*** EXTRACTED TEXT ***

Eurobloat #0115 • November 2019
November brought a fresh College of Commissioners, a symbolic emergency, a bigger budget and a new central banker keen to teach Germans how to spend. Brussels was busy declaring things, none of which it intends to do itself.
Folly of the Month: A new Commission, the same old promises
On 27 November the Parliament installed the von der Leyen Commission by 461 votes to 157, with 89 members abstaining rather than commit to an opinion. The team had already been delayed because three nominees were rejected over conflicts of interest and other embarrassments, which is a reassuring start for the body that grades everyone else on integrity. Its first headline ambition is a "geopolitical Commission" that will, in the President's words, help shape the global order, a modest goal for an executive that nobody elected and that cannot agree where to house its own Parliament. The continent that had just watched Britain vote to leave was told the answer to its troubles was, as ever, more Europe.
1. Parliament declares a climate emergency it cannot end
On 28 November the Parliament voted 429 to 225 to declare a "climate and environmental emergency", becoming the first continent to do so. The resolution obliges Brussels to do precisely nothing, which is the great advantage of declaring emergencies you have no intention of personally addressing.

*** End of EXTRACTED TEXT ***
*** THE DATA ***

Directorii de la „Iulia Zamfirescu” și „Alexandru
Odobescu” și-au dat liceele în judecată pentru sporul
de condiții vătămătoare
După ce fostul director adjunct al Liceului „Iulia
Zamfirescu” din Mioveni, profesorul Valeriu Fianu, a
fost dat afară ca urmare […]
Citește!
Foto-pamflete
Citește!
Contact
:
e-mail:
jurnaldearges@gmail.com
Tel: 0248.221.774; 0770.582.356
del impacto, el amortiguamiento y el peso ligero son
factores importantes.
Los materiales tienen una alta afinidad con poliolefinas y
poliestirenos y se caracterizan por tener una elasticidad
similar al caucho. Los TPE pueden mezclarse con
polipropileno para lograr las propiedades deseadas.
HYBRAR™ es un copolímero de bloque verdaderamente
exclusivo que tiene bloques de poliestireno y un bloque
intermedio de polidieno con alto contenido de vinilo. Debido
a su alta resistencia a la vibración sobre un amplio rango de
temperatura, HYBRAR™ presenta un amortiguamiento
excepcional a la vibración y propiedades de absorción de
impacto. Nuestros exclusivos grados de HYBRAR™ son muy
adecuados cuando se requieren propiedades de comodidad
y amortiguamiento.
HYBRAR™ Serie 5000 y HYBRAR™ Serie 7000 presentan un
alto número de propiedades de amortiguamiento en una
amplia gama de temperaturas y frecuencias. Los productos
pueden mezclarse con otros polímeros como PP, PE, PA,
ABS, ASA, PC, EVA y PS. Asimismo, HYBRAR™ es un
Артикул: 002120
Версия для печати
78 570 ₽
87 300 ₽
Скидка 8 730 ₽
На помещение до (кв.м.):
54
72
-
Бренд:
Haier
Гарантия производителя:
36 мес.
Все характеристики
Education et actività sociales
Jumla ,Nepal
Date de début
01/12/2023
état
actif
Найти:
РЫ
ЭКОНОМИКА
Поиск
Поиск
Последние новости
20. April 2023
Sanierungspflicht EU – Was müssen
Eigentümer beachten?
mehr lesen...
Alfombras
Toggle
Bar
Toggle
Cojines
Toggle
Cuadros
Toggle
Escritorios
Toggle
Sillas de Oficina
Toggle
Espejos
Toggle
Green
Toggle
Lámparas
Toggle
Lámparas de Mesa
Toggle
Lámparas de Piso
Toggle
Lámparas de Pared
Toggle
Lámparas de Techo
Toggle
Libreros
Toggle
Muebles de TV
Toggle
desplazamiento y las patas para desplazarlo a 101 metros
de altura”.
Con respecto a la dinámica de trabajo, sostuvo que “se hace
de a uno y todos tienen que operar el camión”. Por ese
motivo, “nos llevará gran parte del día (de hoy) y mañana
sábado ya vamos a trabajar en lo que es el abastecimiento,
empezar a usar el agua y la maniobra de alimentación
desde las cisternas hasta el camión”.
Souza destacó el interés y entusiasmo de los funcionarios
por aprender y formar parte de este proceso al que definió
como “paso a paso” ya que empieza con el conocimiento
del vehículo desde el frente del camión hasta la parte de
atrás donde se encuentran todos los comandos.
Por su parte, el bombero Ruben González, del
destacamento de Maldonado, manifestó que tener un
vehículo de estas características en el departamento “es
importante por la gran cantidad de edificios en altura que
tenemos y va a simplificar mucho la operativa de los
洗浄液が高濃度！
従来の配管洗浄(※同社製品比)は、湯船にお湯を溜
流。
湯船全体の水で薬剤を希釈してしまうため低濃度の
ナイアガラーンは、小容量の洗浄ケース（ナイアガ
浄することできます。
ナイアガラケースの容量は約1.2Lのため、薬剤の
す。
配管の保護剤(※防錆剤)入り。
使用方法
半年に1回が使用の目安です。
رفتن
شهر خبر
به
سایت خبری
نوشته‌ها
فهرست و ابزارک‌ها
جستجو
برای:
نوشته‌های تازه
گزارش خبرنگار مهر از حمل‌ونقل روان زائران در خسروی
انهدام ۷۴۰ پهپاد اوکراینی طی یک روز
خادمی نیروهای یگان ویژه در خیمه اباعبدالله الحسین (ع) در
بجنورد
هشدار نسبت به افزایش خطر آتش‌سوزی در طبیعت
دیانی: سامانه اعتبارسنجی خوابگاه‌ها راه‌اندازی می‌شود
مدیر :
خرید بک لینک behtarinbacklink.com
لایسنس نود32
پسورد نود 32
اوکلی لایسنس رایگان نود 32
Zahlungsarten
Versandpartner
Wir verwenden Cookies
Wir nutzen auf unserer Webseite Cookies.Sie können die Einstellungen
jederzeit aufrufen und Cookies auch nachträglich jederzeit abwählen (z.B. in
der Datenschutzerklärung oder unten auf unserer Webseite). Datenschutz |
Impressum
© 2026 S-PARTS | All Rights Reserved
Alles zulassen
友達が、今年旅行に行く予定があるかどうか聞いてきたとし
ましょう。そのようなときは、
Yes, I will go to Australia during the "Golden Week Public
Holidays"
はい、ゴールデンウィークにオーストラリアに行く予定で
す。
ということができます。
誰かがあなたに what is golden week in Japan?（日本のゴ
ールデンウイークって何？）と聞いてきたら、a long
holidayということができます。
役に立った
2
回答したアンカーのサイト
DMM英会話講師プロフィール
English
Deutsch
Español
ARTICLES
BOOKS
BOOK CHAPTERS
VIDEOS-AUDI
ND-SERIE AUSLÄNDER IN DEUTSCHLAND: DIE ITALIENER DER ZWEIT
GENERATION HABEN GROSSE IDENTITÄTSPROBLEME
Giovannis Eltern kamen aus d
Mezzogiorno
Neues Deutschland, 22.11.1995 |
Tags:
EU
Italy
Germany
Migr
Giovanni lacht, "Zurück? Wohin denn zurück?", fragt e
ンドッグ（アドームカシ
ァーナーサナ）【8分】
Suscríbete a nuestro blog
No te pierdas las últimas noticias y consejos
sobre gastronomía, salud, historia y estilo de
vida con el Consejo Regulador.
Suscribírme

*** End of THE DATA ***

#### WHAT IS REQUIRED
Write down the passage of the Eurobloat text from "1. Parliament declares" up to and including "of personally addressing.", without changing a word. Work from the Eurobloat text alone.

#### SOLVED EXERCISE
1. Parliament declares a climate emergency it cannot end
On 28 November the Parliament voted 429 to 225 to declare a "climate and environmental emergency", becoming the first continent to do so. The resolution obliges Brussels to do precisely nothing, which is the great advantage of declaring emergencies you have no intention of personally addressing.